Carriger JF, Barron MG, Newman MC. 2016, Bayesian networks improve causal environmental assessments for evidence-based policy, Environmental Science & Technology 50(24): 13195–13205
Chariton A, Sun M, Gibson J, Webb A, Leung K, Hickey C & Hose G 2016, Emergent technologies and analytical approaches for understanding the effects of multiple stressors in aquatic environments, Marine and Freshwater Research 67: 414–428.
Dafforn KA, Johnston EA, Ferguson A, Humphrey C, Monk W, Nichols S, Simpson S, Tulbure M & Baird DJ 2016, Big data opportunities for assessing multiple stressors across scales in aquatic ecosystems, Marine and Freshwater Research 67: 393–413.

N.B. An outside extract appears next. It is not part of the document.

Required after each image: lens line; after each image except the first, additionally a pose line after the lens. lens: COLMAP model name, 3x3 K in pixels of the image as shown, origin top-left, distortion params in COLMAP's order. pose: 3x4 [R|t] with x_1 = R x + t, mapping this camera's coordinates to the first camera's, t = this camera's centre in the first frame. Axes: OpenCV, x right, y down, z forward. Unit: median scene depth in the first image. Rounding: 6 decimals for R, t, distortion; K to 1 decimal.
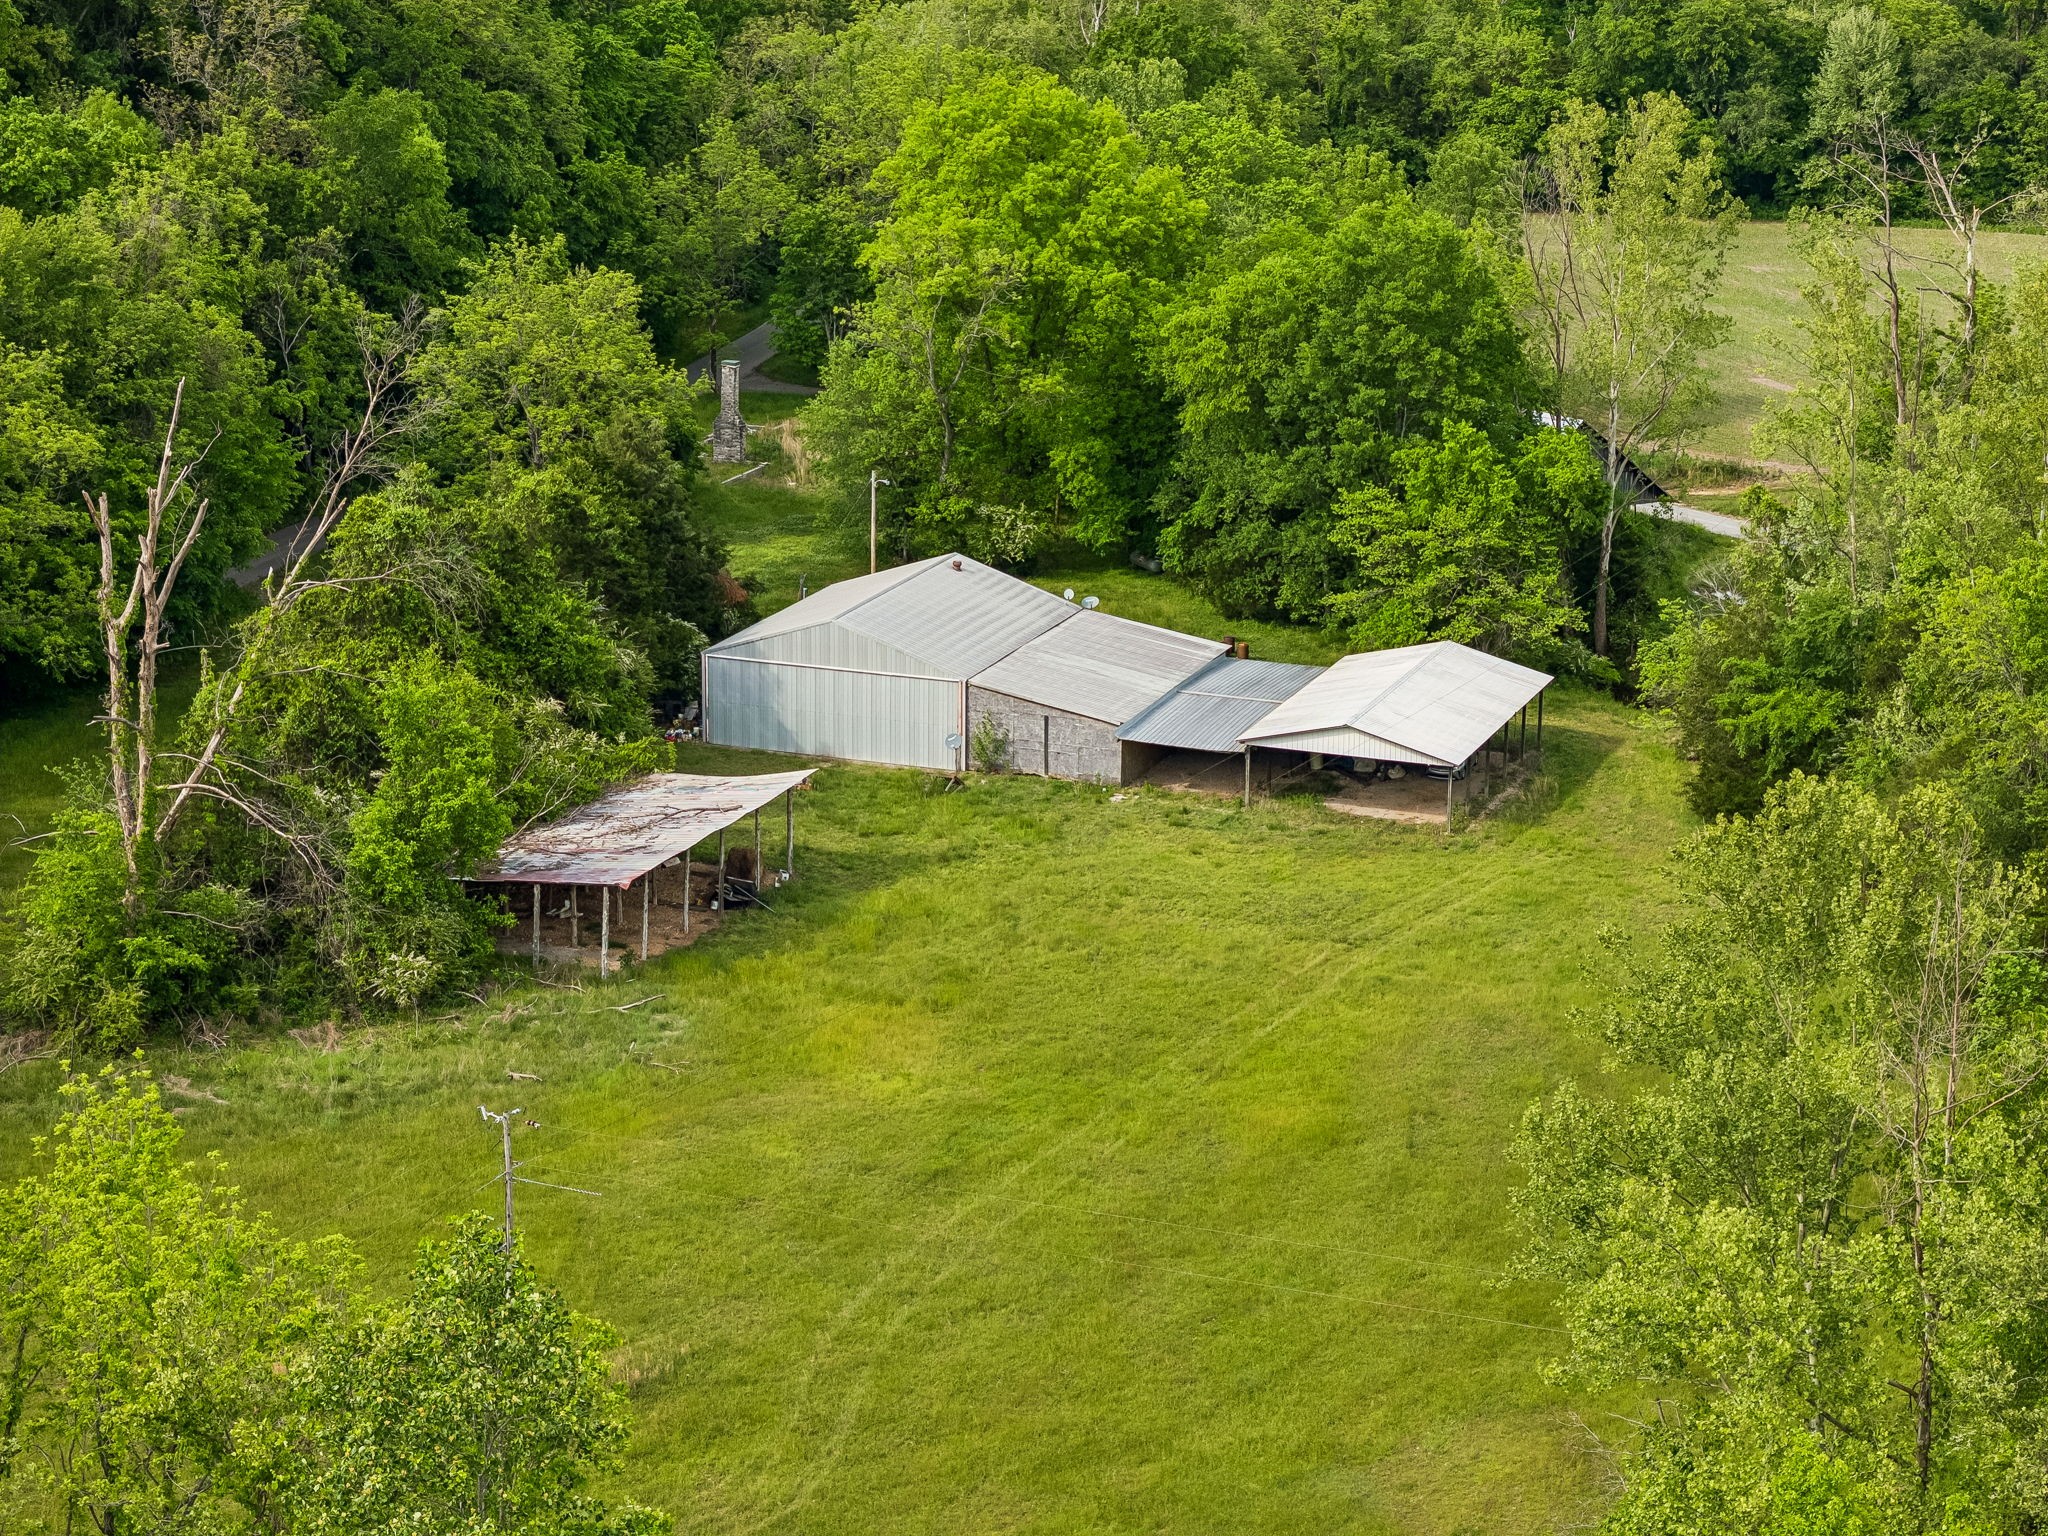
lens RADIAL K [[3750.1, 0, 1024.0], [0, 3750.1, 768.0], [0, 0, 1]] dist [-0.004566, -0.000661]
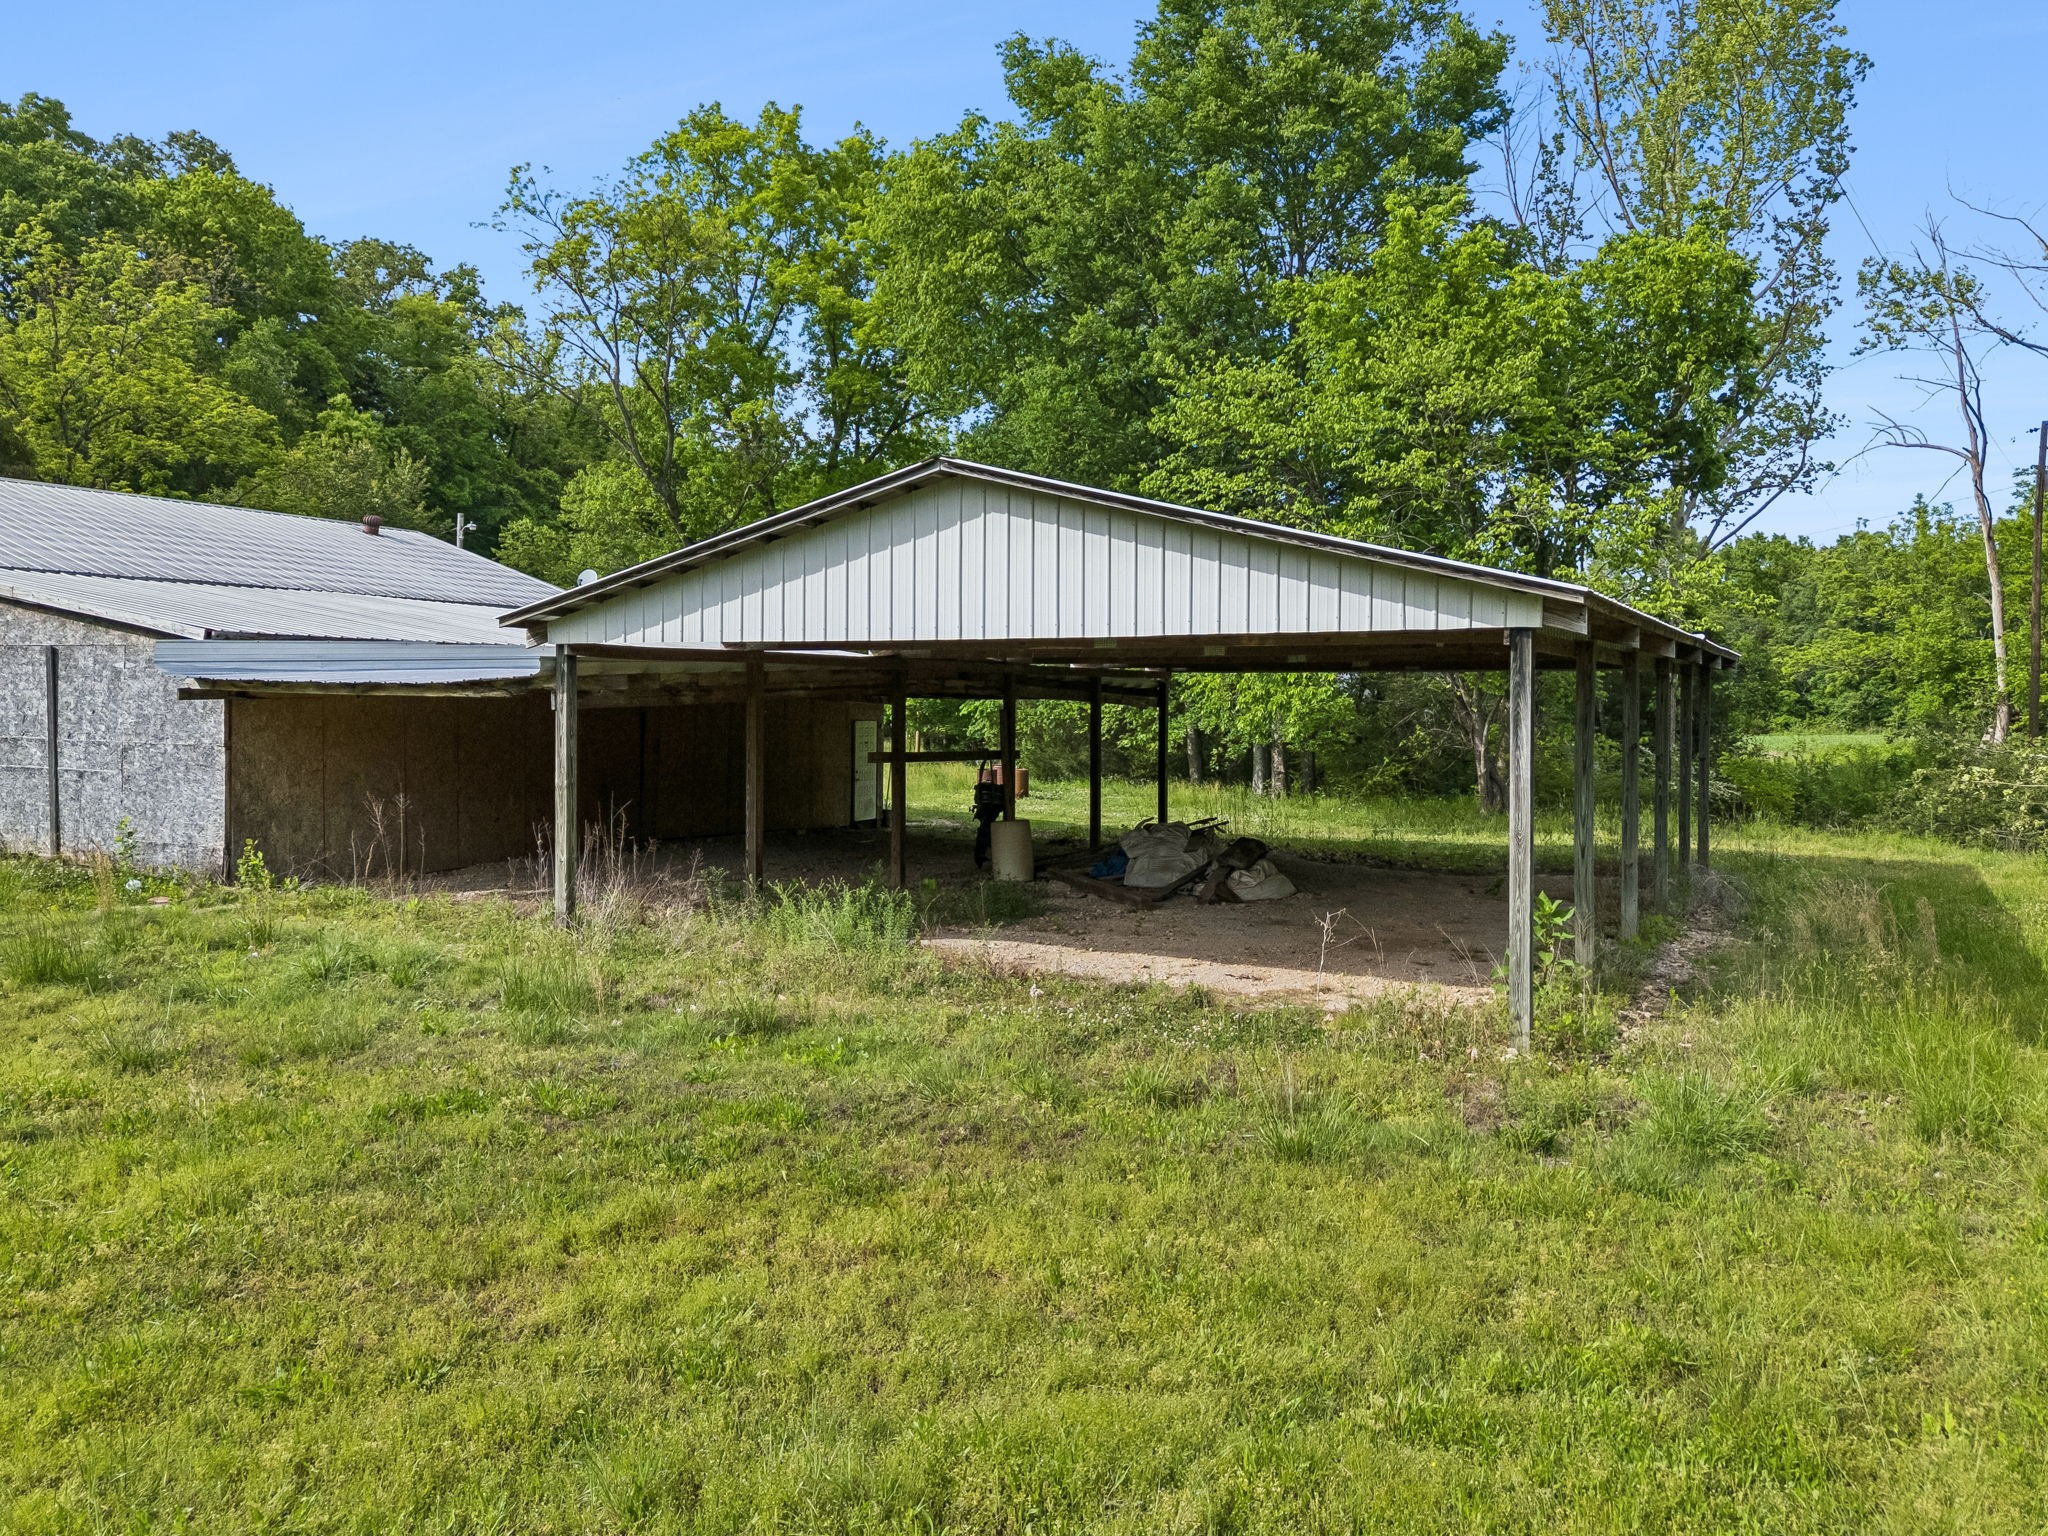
lens RADIAL K [[1473.6, 0, 1017.4], [0, 1473.6, 726.5], [0, 0, 1]] dist [0.070908, -0.093348]
pose [[0.992695, 0.004651, -0.120558, 0.092247], [-0.036523, 0.963953, -0.263553, 0.019735], [0.114987, 0.266031, 0.957082, 0.863708]]
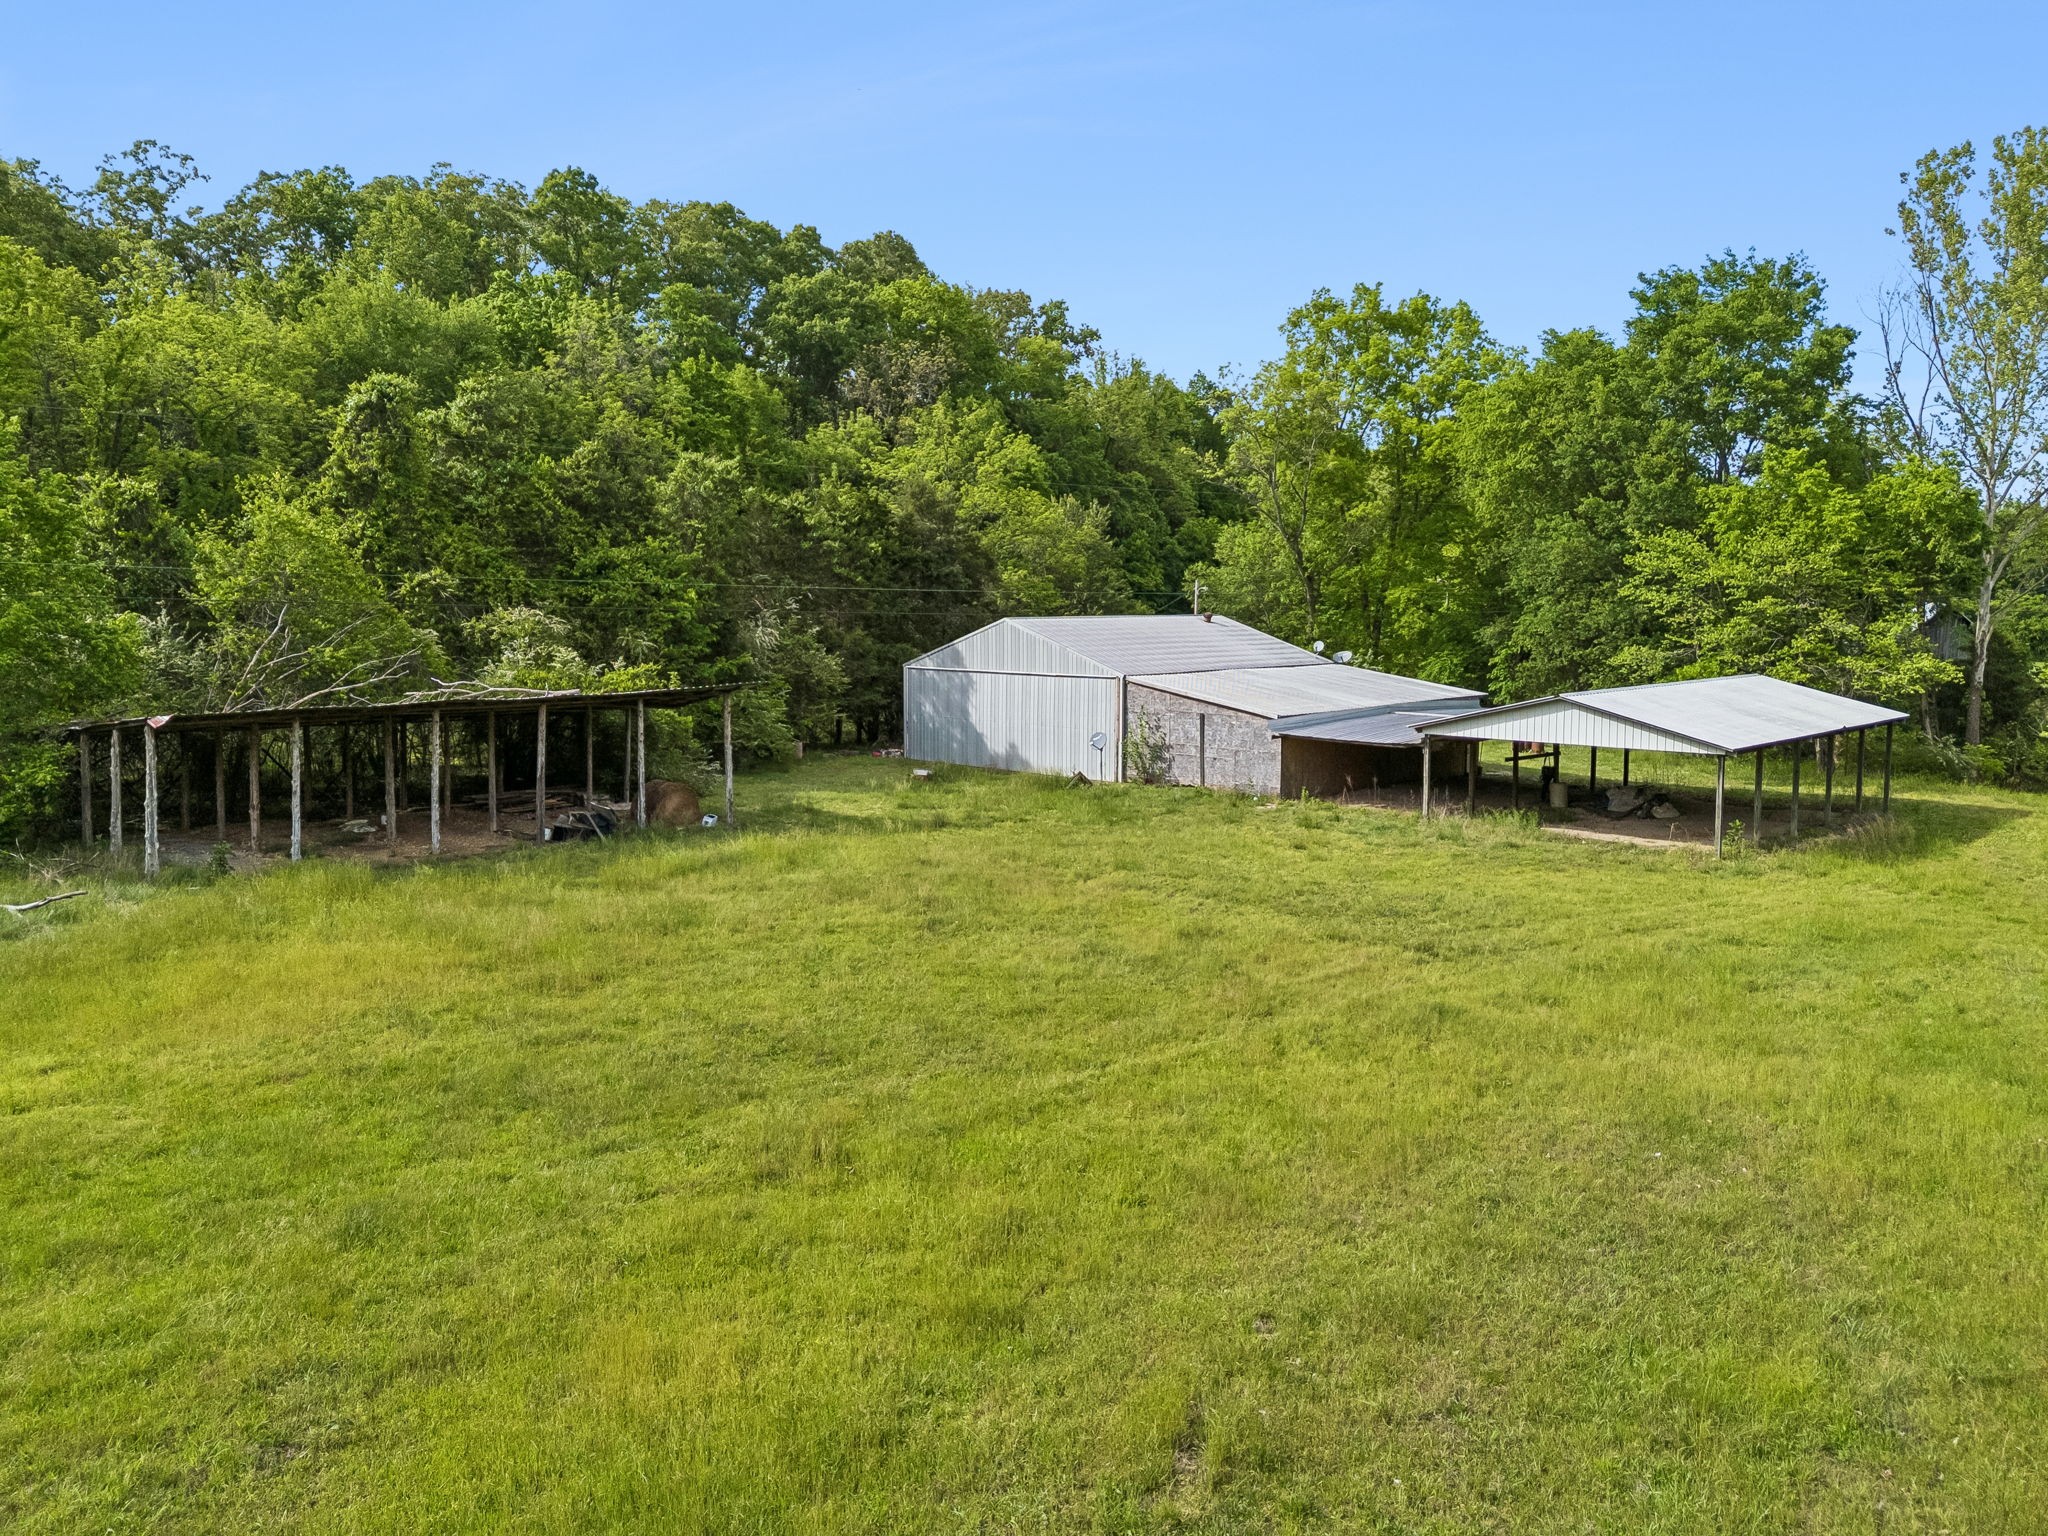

Halpern BS, Walbridge S, Selkoe KA, Kappel CV, Micheli F, D’Agrosa C, Bruno JF, Casey KS, Ebert C, Fox HE, Fujita R, Heinemann D, Lenihan HS, Madin EMP, Perry MT, Selig ER, Spalding M, Steneck R & Watson R 2008, A global map of human impact on marine ecosystems, Science 319: 948–952.
Halpern BS, Selkoe KA, Micheli F, Kappel CV 2007, Evaluating and ranking the vulnerability of global marine ecosystems to anthropogenic threats, Conservation Biology 21: 1301–15.
Hill AB 1965, The environment and disease: association or causation? Proceedings of the Royal Society of Medicine 58: 295–300.
Linkov I, Massey O, Kiesler J, Rusyn I & Hartung T 2015, From weight of evidence to quantitative data integration using multicriteria decision analysis and Bayesian methods, ALTEX 32: 3–8.
Pistocchi A, Udias A, Grizzetti B, Gelati E, Koundouri P, Ludwig R, Papandreou A and Souliotis I 2016, An integrated assessment framework for the analysis of multiple pressures in aquatic ecosystems and the appraisal of management options, Science of The Total Environment 575: 1477–1488.
Waterhouse J, Schaffelke B, Bartley R, Eberhard R, Brodie J, Star M, Thorburn P, Rolfe J, Ronan M, Taylor B & Kroon F 2017, 2017 Scientific Consensus Statement: Land use impacts on Great Barrier Reef water quality and ecosystem condition, State of Queensland, Brisbane.